Filling the gaps and the growing call for clean air in the Middle East

Courtey believes the Eurovent HAHU certification provides a reliable basis, particularly for countries or regions that may need to be more advanced regarding minimum standards.

This is especially true for the Middle East, he adds, where indoor cooling is a necessity and not a luxury given the harsh ambient conditions. “Most people are aware that outdoor air pollution can impact their health, but indoor air pollution can also have significant and harmful health effects,” he says, pointing to major sources of indoor chemicals in homes, schools and offices, including fellow occupants, cooking, smoking, pets, building materials, furnishings, cleaning products, pesticides and mould, among other contaminants.

In addition to heat, Courtey says the Middle East climate must face the additional challenge of excessive moisture and sandstorms, which increase the particle concentration in the air and affect the dust loading of the air filters in the air handing units, posing an additional burden on the performance of the system. This, he says, further exacerbates the importance of investing in quality solutions, highlighting the importance of how hygienic air handling units’ enabling stakeholders to maintain cleanliness due to its accessibility.

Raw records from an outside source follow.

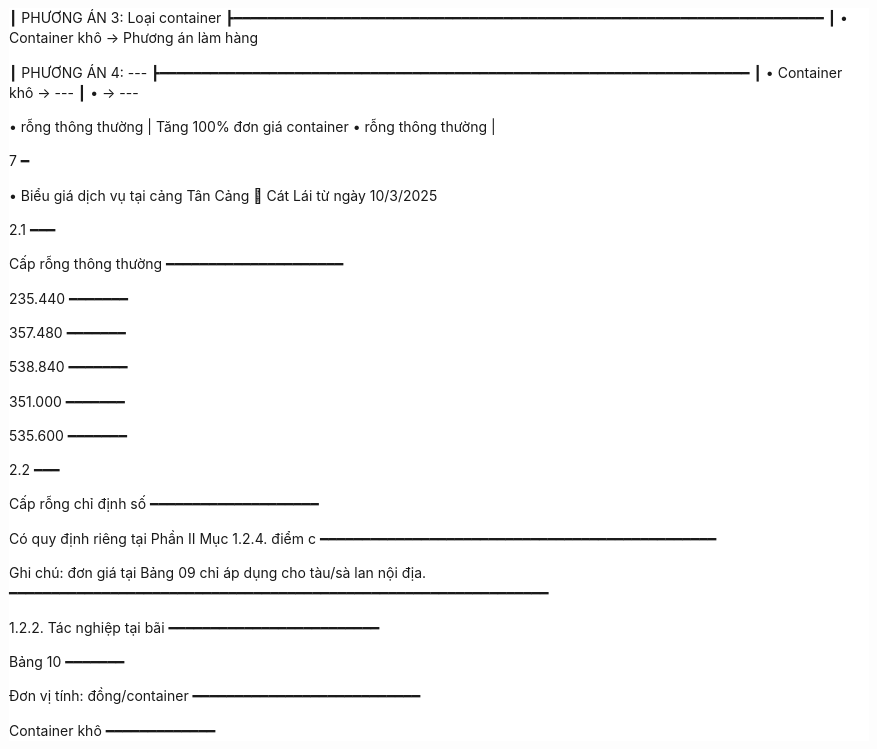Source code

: ┃ PHƯƠNG ÁN 3: Loại container
┣━━━━━━━━━━━━━━━━━━━━━━━━━━━━━━━━━━━━━━━━━━━━━━━━━━━━━━━━━━━━━━━━━━━━━━
┃ • Container khô        → Phương án làm hàng

┃ PHƯƠNG ÁN 4: ---
┣━━━━━━━━━━━━━━━━━━━━━━━━━━━━━━━━━━━━━━━━━━━━━━━━━━━━━━━━━━━━━━━━━━━━━━
┃ • Container khô        → ---
┃ •                      → ---

• rỗng thông thường | Tăng 100% đơn giá container
• rỗng thông thường |

7
━

• Biểu giá dịch vụ tại cảng Tân Cảng  Cát Lái từ ngày 10/3/2025

2.1
━━━

Cấp rỗng thông thường
━━━━━━━━━━━━━━━━━━━━━

235.440
━━━━━━━

357.480
━━━━━━━

538.840
━━━━━━━

351.000
━━━━━━━

535.600
━━━━━━━

2.2
━━━

Cấp rỗng chỉ định số
━━━━━━━━━━━━━━━━━━━━

Có quy định riêng tại Phần II Mục 1.2.4. điểm c
━━━━━━━━━━━━━━━━━━━━━━━━━━━━━━━━━━━━━━━━━━━━━━━

Ghi chú: đơn giá tại Bảng 09 chỉ áp dụng cho tàu/sà lan nội địa.
━━━━━━━━━━━━━━━━━━━━━━━━━━━━━━━━━━━━━━━━━━━━━━━━━━━━━━━━━━━━━━━━

1.2.2. Tác nghiệp tại bãi
━━━━━━━━━━━━━━━━━━━━━━━━━

Bảng 10
━━━━━━━

Đơn vị tính: đồng/container
━━━━━━━━━━━━━━━━━━━━━━━━━━━

Container khô
━━━━━━━━━━━━━
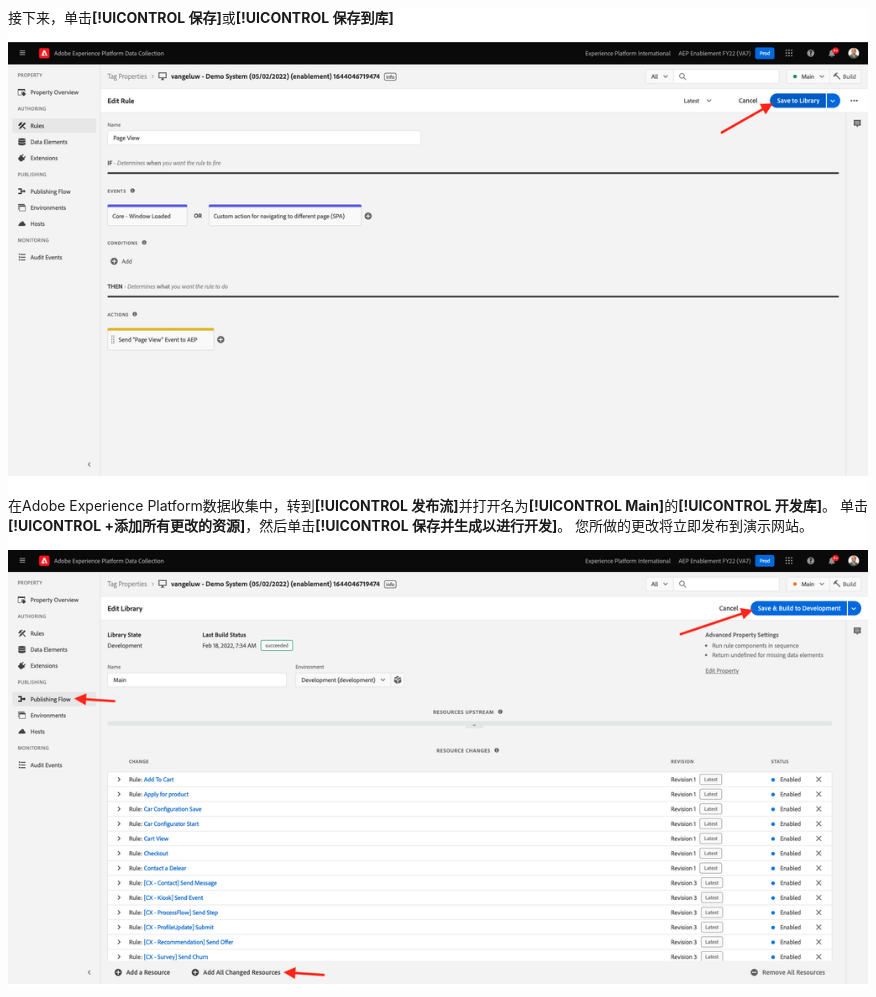 接下来，单击&#x200B;**[!UICONTROL 保存]**&#x200B;或&#x200B;**[!UICONTROL 保存到库]**

![WebSDK](./images/launch12.png)

在Adobe Experience Platform数据收集中，转到&#x200B;**[!UICONTROL 发布流]**&#x200B;并打开名为&#x200B;**[!UICONTROL Main]**&#x200B;的&#x200B;**[!UICONTROL 开发库]**。 单击&#x200B;**[!UICONTROL +添加所有更改的资源]**，然后单击&#x200B;**[!UICONTROL 保存并生成以进行开发]**。 您所做的更改将立即发布到演示网站。

![WebSDK](./images/launch13.png)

Such features outlined within the hygienic certification, he says, are critical in the absence of standards, underlining the importance of using existing certifications to ensure better quality solutions are installed in buildings. “Eurovent, as an association, has been at the forefront of HVAC standards,” he says. “Before European standards on HVAC components or products were introduced, such as the EN standards, there were already Eurovent guidelines, and standards in place. A large part of European standards in the HVAC industry are coming from Eurovent books or documents because the association has been active since the 1950s. Eurovent has been at the forefront of standards for decades, committed to helping the industry improve. We are still doing that with all the working groups, providing and publishing new documents on benchmarks and standards. Certifications, such as Eurovent HAHU, are using these documents and applying them so we make sure what is used in the market is correct and aligned with the broader standards.”

While much of the emphasis has continued to be on energy efficiency, Courtey believes there has been a market awareness shift. “There are some groups that are pushing to include more indoor air quality and hygienic aspects in regulation,” he says. “As we continue to raise awareness in the market, it will also change the level of requirements. I strongly believe in educating the market on better IAQ standards. It will also help to improve the overall quality of HVAC solutions and our industry.”